Bu tanıklık, Birinci Haçlı Seferi öncesinde Avrupa’nın, Bizans İmparatorluğu’nun ve İslâm coğrafyasının genel durumunun nasıl olduğunu, Haçlıların Türklere ve Müslümanlara bakışının nasıl olduğunu ve Bizanslılar hakkında ne düşündüklerini aydınlatmasıyla önemli.

Tudebodus ayrıca, Haçlıların Antakya’da nasıl yok olmanın eşiğine geldiklerini, burada ölümle burun burunayken kaçma planları yaptıkları sırada birden nasıl Kudüs kapılarına kadar dayandıklarını ve tarihin utanç sayfalarından biri olan Kudüs katliamını, tüm ürpertici ayrıntılarıyla anlatıyor.

  • Künye: Peter Tudebodus – Birinci Haçlı Seferi: Bir Tanığın Kaleminden Kudüs’e Yolculuk, çeviren: Süleyman Genç, Kronik Kitap, tarih, 224 sayfa, 2019

Ernoul Kroniği – Haçlı Seferleri Tarihi (2019)

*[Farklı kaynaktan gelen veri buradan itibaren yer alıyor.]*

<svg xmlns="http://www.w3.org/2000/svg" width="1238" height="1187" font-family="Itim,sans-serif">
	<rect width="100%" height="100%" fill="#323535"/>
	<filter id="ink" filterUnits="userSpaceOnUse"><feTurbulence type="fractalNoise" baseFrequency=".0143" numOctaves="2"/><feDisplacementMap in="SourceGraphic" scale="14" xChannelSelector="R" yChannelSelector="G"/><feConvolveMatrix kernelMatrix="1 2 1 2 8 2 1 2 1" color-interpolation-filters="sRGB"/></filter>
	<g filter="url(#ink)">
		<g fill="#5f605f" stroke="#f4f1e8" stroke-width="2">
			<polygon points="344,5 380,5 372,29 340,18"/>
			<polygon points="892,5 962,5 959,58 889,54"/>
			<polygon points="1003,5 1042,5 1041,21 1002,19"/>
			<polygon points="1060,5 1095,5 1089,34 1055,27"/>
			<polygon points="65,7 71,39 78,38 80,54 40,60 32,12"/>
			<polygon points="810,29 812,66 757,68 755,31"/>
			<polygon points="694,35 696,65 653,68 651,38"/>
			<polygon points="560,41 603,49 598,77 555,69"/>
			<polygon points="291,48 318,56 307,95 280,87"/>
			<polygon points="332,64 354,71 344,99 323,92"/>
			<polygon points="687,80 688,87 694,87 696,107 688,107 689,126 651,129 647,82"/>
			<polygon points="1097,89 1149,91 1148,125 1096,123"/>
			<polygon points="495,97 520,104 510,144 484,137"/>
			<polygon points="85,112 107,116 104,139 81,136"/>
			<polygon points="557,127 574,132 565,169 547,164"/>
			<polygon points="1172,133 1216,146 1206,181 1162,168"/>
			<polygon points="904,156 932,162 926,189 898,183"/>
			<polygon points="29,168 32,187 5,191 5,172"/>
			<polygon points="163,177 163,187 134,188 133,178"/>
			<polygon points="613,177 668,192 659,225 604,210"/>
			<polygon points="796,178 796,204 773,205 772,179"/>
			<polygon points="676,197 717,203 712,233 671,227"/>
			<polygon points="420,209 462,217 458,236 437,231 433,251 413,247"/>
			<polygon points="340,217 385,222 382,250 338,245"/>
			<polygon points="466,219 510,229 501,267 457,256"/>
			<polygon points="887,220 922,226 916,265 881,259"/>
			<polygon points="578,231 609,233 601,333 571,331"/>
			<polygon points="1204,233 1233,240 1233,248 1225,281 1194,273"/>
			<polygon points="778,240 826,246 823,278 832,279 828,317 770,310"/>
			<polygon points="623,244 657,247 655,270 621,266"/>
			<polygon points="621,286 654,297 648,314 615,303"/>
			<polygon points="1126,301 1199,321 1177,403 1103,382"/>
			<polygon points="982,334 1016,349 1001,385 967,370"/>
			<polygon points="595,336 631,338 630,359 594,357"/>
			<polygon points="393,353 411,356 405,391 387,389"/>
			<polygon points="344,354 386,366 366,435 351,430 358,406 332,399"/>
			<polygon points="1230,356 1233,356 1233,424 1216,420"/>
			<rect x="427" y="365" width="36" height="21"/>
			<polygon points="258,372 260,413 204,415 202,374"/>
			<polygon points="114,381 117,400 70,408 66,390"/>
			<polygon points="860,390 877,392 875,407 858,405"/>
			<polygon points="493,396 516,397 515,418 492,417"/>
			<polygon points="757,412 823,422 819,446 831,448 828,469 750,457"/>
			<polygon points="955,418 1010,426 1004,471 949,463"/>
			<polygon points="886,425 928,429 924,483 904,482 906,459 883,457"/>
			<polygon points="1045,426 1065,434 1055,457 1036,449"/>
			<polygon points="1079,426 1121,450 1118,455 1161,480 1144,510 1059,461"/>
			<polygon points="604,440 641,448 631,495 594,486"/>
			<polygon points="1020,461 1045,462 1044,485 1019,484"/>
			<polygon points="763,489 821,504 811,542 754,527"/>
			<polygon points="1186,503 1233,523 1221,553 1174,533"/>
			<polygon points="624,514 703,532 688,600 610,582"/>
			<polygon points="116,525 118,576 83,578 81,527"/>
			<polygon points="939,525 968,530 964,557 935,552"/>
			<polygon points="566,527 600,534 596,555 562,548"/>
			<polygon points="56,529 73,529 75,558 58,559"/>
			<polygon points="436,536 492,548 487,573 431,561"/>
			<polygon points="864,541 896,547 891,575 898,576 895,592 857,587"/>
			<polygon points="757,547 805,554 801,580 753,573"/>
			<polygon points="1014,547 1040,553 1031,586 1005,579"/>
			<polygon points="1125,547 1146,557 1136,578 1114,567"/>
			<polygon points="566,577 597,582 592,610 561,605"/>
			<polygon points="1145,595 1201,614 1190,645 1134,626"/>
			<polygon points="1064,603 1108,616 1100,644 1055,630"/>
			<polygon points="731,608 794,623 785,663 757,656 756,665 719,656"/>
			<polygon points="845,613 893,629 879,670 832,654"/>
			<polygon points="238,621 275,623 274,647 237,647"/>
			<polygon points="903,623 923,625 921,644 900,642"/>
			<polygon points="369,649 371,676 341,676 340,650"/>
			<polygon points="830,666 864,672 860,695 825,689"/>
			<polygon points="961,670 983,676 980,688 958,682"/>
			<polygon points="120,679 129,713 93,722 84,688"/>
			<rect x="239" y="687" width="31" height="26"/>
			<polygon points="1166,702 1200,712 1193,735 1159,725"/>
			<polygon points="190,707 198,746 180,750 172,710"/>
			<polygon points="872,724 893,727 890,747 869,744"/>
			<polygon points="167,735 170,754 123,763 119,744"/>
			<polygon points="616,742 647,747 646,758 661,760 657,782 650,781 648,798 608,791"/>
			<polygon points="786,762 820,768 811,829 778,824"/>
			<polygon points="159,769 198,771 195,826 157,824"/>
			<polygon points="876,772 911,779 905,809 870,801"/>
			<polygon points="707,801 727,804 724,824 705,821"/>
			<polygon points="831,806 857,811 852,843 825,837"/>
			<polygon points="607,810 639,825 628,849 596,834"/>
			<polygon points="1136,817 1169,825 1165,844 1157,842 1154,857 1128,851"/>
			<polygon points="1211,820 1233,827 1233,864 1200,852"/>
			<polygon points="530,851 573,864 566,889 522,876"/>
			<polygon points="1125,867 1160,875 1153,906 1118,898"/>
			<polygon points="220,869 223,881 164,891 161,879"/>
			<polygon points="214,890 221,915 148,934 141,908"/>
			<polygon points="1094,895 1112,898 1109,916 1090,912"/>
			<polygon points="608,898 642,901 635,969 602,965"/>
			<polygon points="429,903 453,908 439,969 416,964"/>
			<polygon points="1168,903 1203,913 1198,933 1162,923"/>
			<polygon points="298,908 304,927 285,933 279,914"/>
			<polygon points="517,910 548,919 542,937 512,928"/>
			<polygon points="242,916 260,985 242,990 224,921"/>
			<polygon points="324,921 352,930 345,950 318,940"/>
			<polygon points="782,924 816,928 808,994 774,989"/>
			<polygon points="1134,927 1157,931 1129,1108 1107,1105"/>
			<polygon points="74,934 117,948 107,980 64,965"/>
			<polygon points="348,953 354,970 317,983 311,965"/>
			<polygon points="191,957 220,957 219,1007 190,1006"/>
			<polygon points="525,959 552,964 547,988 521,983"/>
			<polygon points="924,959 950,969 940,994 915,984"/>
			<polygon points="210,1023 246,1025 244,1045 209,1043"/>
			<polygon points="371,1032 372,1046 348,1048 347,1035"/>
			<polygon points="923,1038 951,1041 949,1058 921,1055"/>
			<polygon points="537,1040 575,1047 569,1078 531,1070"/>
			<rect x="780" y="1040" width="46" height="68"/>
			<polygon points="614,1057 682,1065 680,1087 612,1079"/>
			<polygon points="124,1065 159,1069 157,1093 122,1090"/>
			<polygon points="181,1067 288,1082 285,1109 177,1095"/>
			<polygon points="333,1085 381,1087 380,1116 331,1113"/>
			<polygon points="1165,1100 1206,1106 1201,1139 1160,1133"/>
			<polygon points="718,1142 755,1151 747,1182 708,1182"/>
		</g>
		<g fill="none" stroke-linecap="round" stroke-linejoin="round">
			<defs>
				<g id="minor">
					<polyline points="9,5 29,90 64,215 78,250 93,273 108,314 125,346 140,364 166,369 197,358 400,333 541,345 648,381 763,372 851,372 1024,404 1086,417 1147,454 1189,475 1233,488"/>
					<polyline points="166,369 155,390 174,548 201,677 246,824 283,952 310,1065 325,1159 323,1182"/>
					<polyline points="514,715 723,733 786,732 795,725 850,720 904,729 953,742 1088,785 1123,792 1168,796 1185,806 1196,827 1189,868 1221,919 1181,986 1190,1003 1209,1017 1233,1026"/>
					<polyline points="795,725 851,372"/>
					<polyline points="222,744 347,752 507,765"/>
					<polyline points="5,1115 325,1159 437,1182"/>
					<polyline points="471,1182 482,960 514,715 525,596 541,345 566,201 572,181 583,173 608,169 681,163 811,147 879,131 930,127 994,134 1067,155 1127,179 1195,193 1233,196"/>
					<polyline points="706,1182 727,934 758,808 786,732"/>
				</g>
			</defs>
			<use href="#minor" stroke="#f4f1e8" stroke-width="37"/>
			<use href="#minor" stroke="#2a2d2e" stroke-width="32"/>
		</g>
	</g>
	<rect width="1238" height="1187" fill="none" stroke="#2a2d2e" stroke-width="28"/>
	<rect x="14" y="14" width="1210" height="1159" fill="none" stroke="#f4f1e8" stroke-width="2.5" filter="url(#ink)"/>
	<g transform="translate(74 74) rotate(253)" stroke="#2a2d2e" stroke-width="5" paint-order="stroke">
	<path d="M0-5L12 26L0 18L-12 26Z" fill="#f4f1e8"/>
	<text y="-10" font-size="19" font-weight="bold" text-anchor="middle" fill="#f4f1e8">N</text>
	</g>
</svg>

Ernoul Kroniği, Haçlı Seferleri ve Kudüs tarihi literatürü düşünüldüğünde ilk akla gelebilecek kaynaklardandır.

Haçlı Seferlerinin zeminini oluşturan Kutsal Savaş olgusuna eleştirel yaklaşmasıyla özellikle dikkat çeken kronik, o dönemin arka planını daha iyi kavramak açısından çok önemli veriler barındırıyor.

Burada,

  • Haçlı Seferlerinin belkemiğini oluşturan Tapınakçıların nasıl ortaya çıktığı,
  • Selahaddin Eyyubi’nin seferler sürecindeki yükselişinin altındaki dinamikleri,
  • Eyyubi’nin Kudüs’ü kuşatması,
  • Hıristiyanların Akka’yı Müslümanlardan alma süreci,
  • Kral Jean de Brienne ve Hıristiyanların, Müslümanlara mağlup olma nedenleri,
  • Ve Kral Jean’ın Konstantinopolis’i nasıl ele geçirdiği gibi konular aydınlatılıyor.

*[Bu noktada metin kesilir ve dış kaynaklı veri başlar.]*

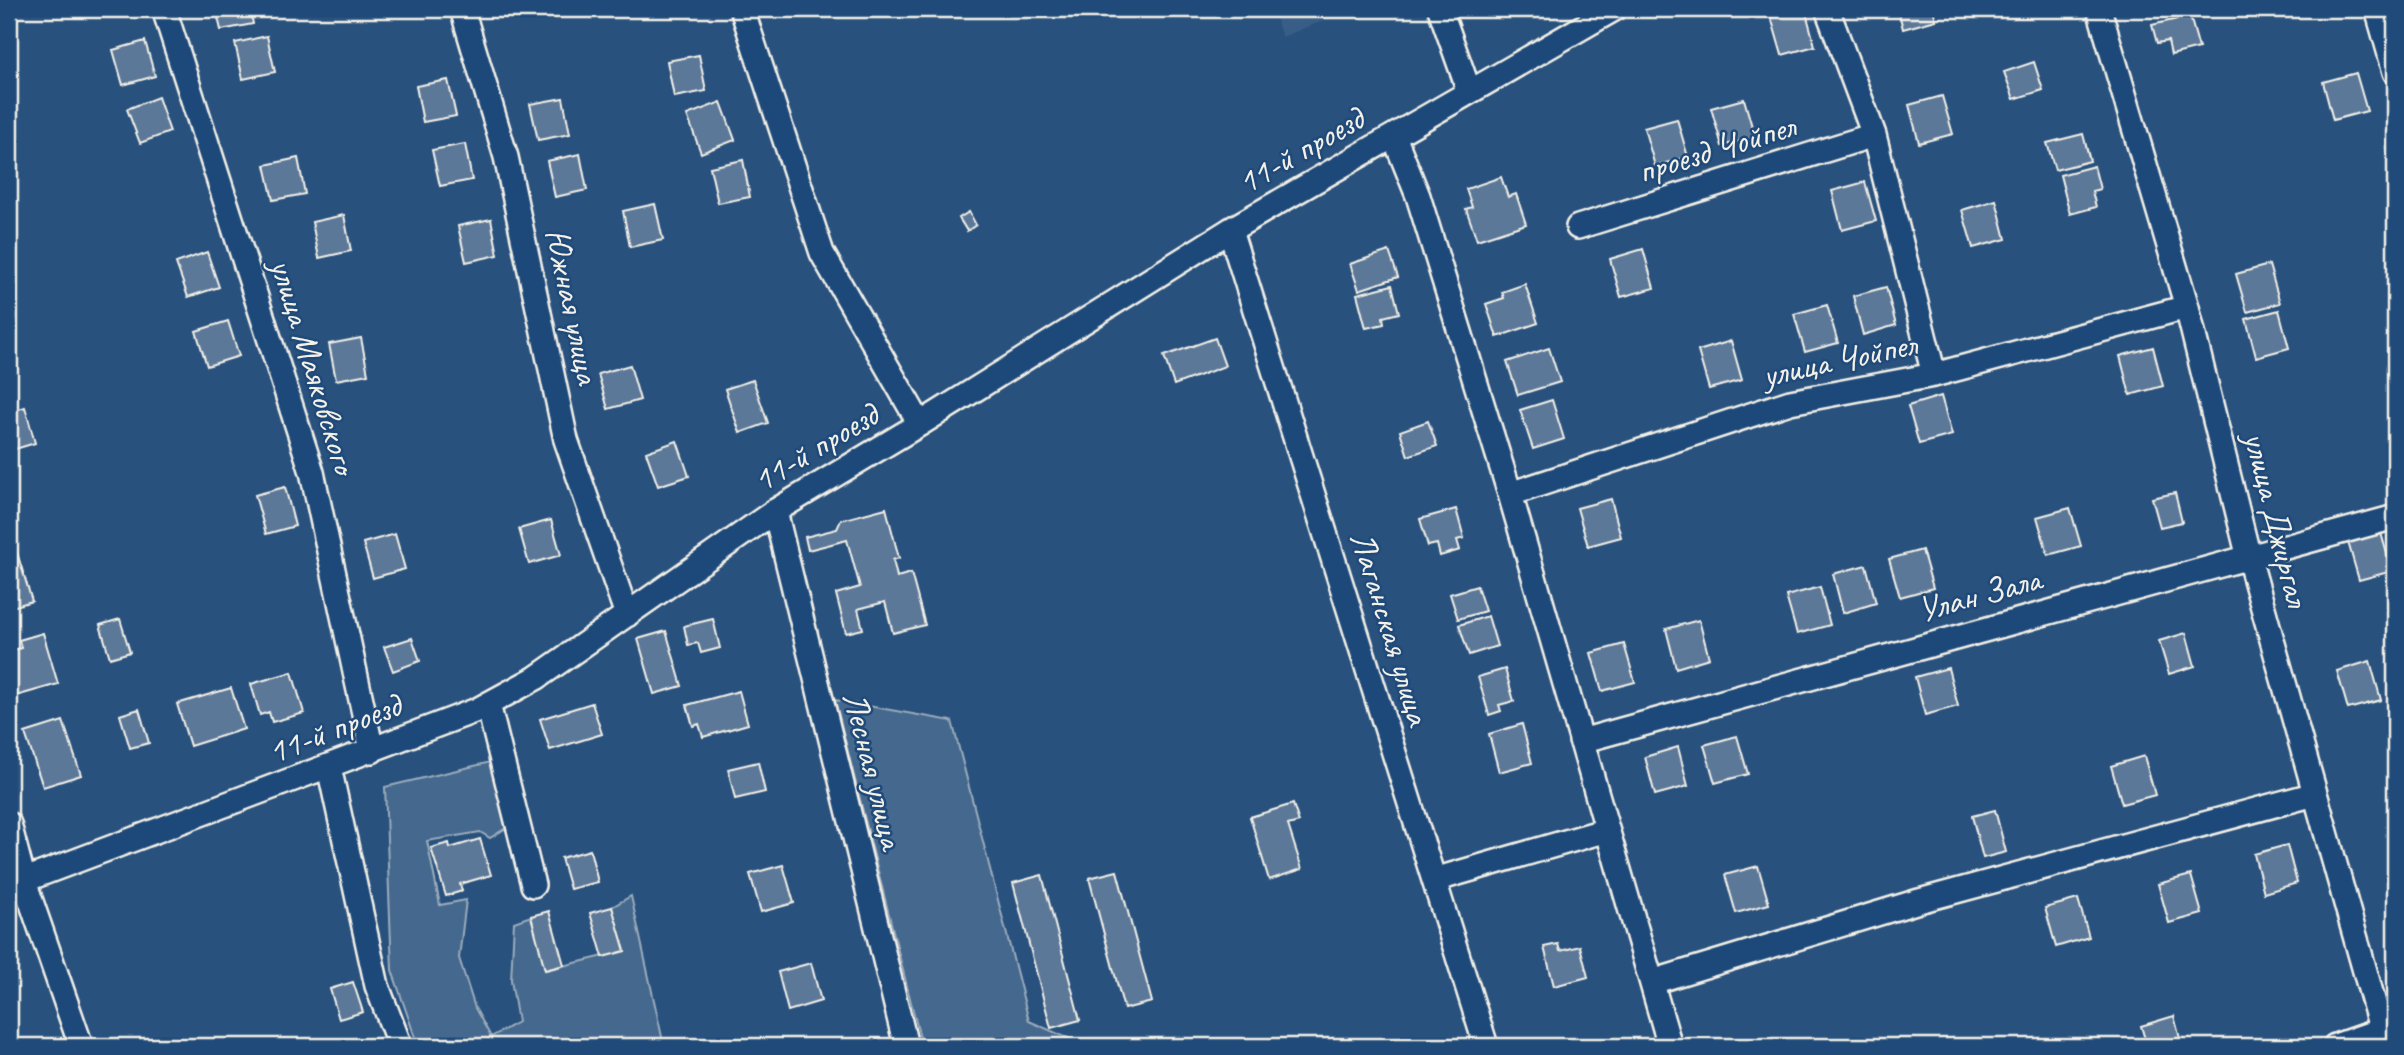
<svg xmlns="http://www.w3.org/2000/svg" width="2404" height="1055" viewBox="0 0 2404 1055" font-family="Caveat,sans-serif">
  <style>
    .built { fill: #375d86 }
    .green { fill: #45688e; stroke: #9cacbb; stroke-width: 2 }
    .building { fill: #5b7899; stroke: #f4f1e8; stroke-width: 2 }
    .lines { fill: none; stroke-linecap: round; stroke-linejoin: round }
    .minor-casing { stroke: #f4f1e8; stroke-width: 28 }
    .minor { stroke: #1f4a7a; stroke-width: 23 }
    .labels { text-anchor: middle; stroke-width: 5; stroke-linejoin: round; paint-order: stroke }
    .street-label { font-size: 35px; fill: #f4f1e8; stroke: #1f4a7a }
  </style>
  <rect width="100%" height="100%" fill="#28517e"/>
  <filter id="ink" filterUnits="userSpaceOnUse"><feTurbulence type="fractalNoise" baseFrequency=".0143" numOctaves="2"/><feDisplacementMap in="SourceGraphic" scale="14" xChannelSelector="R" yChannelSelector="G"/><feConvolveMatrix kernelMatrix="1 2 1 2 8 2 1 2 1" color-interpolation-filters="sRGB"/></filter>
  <g filter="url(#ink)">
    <path class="built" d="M1272,9H1353L1282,37Z"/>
    <path class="green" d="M835,700L952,721L1029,1021L1070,1039L1069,1046H922Z
      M491,762L506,828L490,838L480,832L427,841L440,905L466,900L459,958L475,1008L491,1037L518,1022L511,980L514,922L531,916L546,970L625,951L612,907L631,896L664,1046H418L392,970L385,787Z"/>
    <path class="building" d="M216,9H250L253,24L221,30Z
      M1805,9L1815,46L1782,55L1771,17Z
      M1898,9H1933L1936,20L1903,29Z
      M2190,16L2199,48L2171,55L2168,41L2157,43L2152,25Z
      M267,36L275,72L243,79L235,43Z
      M145,41L155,76L123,85L113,50Z
      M699,55L706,91L674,97L667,61Z
      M2034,62L2043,90L2014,99L2004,72Z
      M2356,73L2367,111L2333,120L2323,82Z
      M448,80L456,116L423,122L416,86Z
      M1942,96L1953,134L1919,143L1909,105Z
      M158,97L170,132L140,143L127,109Z
      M563,98L570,134L538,140L530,104Z
      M1744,99L1755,137L1722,146L1711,108Z
      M721,102L735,140L701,153L687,115Z
      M1677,119L1688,157L1655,166L1644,128Z
      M2083,134L2090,161L2055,170L2047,143Z
      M465,144L472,180L440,186L432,150Z
      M580,154L587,190L555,197L547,161Z
      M298,158L305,194L273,200L265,165Z
      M743,160L750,197L718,203L710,167Z
      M2094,166L2100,189L2092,191L2096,207L2070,214L2060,175Z
      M1501,177L1508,197L1516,194L1526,224L1477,240L1466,209L1472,207L1466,189Z
      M1865,182L1876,221L1842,230L1832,191Z
      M1996,200L2006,239L1973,248L1962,210Z
      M655,204L663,240L630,247L623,211Z
      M969,212L976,225L967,231L959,218Z
      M344,215L351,251L319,258L312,222Z
      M491,219L498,255L466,262L458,226Z
      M1643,249L1654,288L1621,297L1610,259Z
      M1389,251L1398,277L1359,290L1350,264Z
      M207,252L219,287L188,297L176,263Z
      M2269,265L2280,303L2247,312L2236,274Z
      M1525,284L1538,323L1497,337L1486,304L1504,298L1502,292Z
      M1392,285L1399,313L1383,317L1384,324L1366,328L1357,294Z
      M1886,287L1896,325L1863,335L1853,296Z
      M1827,305L1838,343L1805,352L1794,314Z
      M2279,310L2289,348L2256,357L2246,319Z
      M228,321L239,356L207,366L196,331Z
      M361,338L368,374L336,380L329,344Z
      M1215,338L1225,366L1174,385L1164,356Z
      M1731,341L1742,380L1709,389L1698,351Z
      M2153,347L2163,386L2130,395L2120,356Z
      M1549,348L1560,382L1518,395L1507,362Z
      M630,365L640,400L608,409L598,374Z
      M753,380L768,423L740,433L725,389Z
      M1941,396L1952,435L1919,444L1908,406Z
      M1552,400L1564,439L1533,449L1520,410Z
      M25,407L35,443L9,451V412Z
      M1428,421L1437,446L1408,456L1400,431Z
      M677,441L689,476L658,486L646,452Z
      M285,487L295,526L266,534L255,495Z
      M2175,493L2182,522L2160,527L2152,498Z
      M1611,499L1621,537L1588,546L1577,508Z
      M886,508L899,558L893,560L897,577L911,573L925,625L893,633L885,602L858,609L863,629L846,633L836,594L860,587L847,540L808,550L805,537L837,529L841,520Z
      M2070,508L2081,546L2048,555L2037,517Z
      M1456,509L1464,538L1457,540L1460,550L1440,556L1437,544L1428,546L1420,519Z
      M551,520L561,555L529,564L519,529Z
      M2381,533L2392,571L2359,580L2348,542Z
      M395,534L405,569L373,578L363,543Z
      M13,540L32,601L9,608V541Z
      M1922,550L1933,588L1900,597L1889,559Z
      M1866,565L1876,603L1843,613L1833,574Z
      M1477,586L1485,611L1458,619L1450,594Z
      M1820,587L1830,625L1797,634L1786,596Z
      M1488,616L1497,646L1469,655L1459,625Z
      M120,619L130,652L110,658L100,625Z
      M713,619L720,648L701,653L698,643L688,645L684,626Z
      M1699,620L1709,658L1676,668L1666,629Z
      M666,631L682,686L654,694L638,639Z
      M43,633L58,684L16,696L9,672V651L21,648L19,640Z
      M2186,633L2195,666L2169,674L2159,641Z
      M412,638L420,661L393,671L384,647Z
      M1624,644L1635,682L1602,691L1591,653Z
      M2370,661L2381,700L2348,709L2337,671Z
      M1948,668L1958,706L1925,715L1915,677Z
      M1505,669L1514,701L1499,705L1501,711L1489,715L1478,677Z
      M292,672L304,713L272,722L269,712L260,715L251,684Z
      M231,688L244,729L190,746L177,704Z
      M739,691L748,724L703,737L699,724L693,726L687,705Z
      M592,703L602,734L550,750L540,719Z
      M139,709L149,743L130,748L120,715Z
      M63,721L81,775L43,787L25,733Z
      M1522,724L1532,763L1499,772L1489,734Z
      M1737,736L1748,774L1715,783L1704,745Z
      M1678,747L1688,786L1655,795L1645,757Z
      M2144,756L2155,795L2122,804L2111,766Z
      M758,762L765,792L735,799L728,769Z
      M1293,804L1299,822L1288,825L1302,869L1269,880L1250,817Z
      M1995,810L2006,852L1983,858L1972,816Z
      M480,839L491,875L460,884L462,891L446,896L431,848L449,843L450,848Z
      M2287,845L2297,883L2264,893L2254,854Z
      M590,850L598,882L570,889L561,858Z
      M783,865L794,903L761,912L750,874Z
      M1758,866L1769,904L1736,913L1725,875Z
      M1117,871L1152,1002L1124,1009L1089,878Z
      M1042,875L1080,1020L1051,1028L1013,883Z
      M2191,875L2202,914L2169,923L2158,884Z
      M2078,899L2089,937L2056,947L2045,908Z
      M612,907L625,951L603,957L590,913Z
      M549,911L564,965L545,970L531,916Z
      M1558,944L1560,951L1580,946L1588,977L1554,986L1544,947Z
      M811,963L821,1001L788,1011L778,972Z
      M353,982L363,1012L339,1019L330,989Z
      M2174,1016L2182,1046H2147L2141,1026Z"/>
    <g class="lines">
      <g class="minor-casing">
        <path id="minor" d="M164,9L312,472L372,751
          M462,9L506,157L566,440L627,615
          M742,9L822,253L920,424
          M1440,9L1469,91
          M1827,9L1874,135L1934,375
          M2099,9L2187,307L2249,558L2386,1046
          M2377,9L2395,72
          M1394,136L1418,196L1510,494L1670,1046
          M1578,227L1874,135
          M1230,230L1486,1046
          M1510,494L1790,402L1934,375L2187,307
          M775,511L906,1046
          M488,704L533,885
          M1581,741L2395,517
          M329,767L377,986L400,1046
          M9,824L24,881L81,1046
          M1434,880L1607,830
          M9,886L477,710L536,678L775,511L920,424L1230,230L1614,9
          M1652,982L1919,901L2315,794
          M2335,1046L2381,1030"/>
      </g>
      <use href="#minor" class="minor"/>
    </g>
  </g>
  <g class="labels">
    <g class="street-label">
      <text transform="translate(1716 148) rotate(-17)" y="12">проезд Чойпел</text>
      <text transform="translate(1300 150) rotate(-30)" y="12">11-й проезд</text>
      <text transform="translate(573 306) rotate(78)" y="12">Южная улица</text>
      <text transform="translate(1839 359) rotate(-12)" y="12">улица Чойпел</text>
      <text transform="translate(314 366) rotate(73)" y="12">улица Маяковского</text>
      <text transform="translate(815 447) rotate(-31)" y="12">11-й проезд</text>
      <text transform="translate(2277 519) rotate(76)" y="12">улица Джиргал</text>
      <text transform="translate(1979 594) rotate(-15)" y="12">Улан Зала</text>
      <text transform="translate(1391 628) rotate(73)" y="12">Лаганская улица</text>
      <text transform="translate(334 728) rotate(-21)" y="12">11-й проезд</text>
      <text transform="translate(874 770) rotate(76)" y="12">Лесная улица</text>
    </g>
  </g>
  <rect width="2404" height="1055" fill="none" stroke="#1f4a7a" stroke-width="35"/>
  <rect x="18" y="18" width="2369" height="1020" fill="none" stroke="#f4f1e8" stroke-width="2.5" filter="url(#ink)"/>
</svg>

Bir yönüyle de Selahaddin Eyyubi’nin biyografisi olarak okunabilecek kronik, Eyyubi’nin 1187 yılında Kudüs’ü fethini ve bunun ardından gerçekleştirilen üçüncü Haçlı Seferi konusunda tanıklıklar barındırmasıyla ayrı bir değere sahip.

Kronik aynı zamanda, Eyyubi’nin hayattayken kutsal topraklarda yaptıklarını ve getirmiş olduğu yönetim biçiminin sonraki yıllardaki etkilerini de detaylı şekilde irdeliyor.

  • Künye: Ernoul Kroniği – Haçlı Seferleri Tarihi: Selahaddin Eyyubi ve Kudüs’ün Fethi, çeviren: Ahmet Deniz Altunbaş, Kronik Kitap, 368 sayfa, 2019

Paul M. Cobb – Müslümanların Gözüyle Haçlı Seferleri (2018)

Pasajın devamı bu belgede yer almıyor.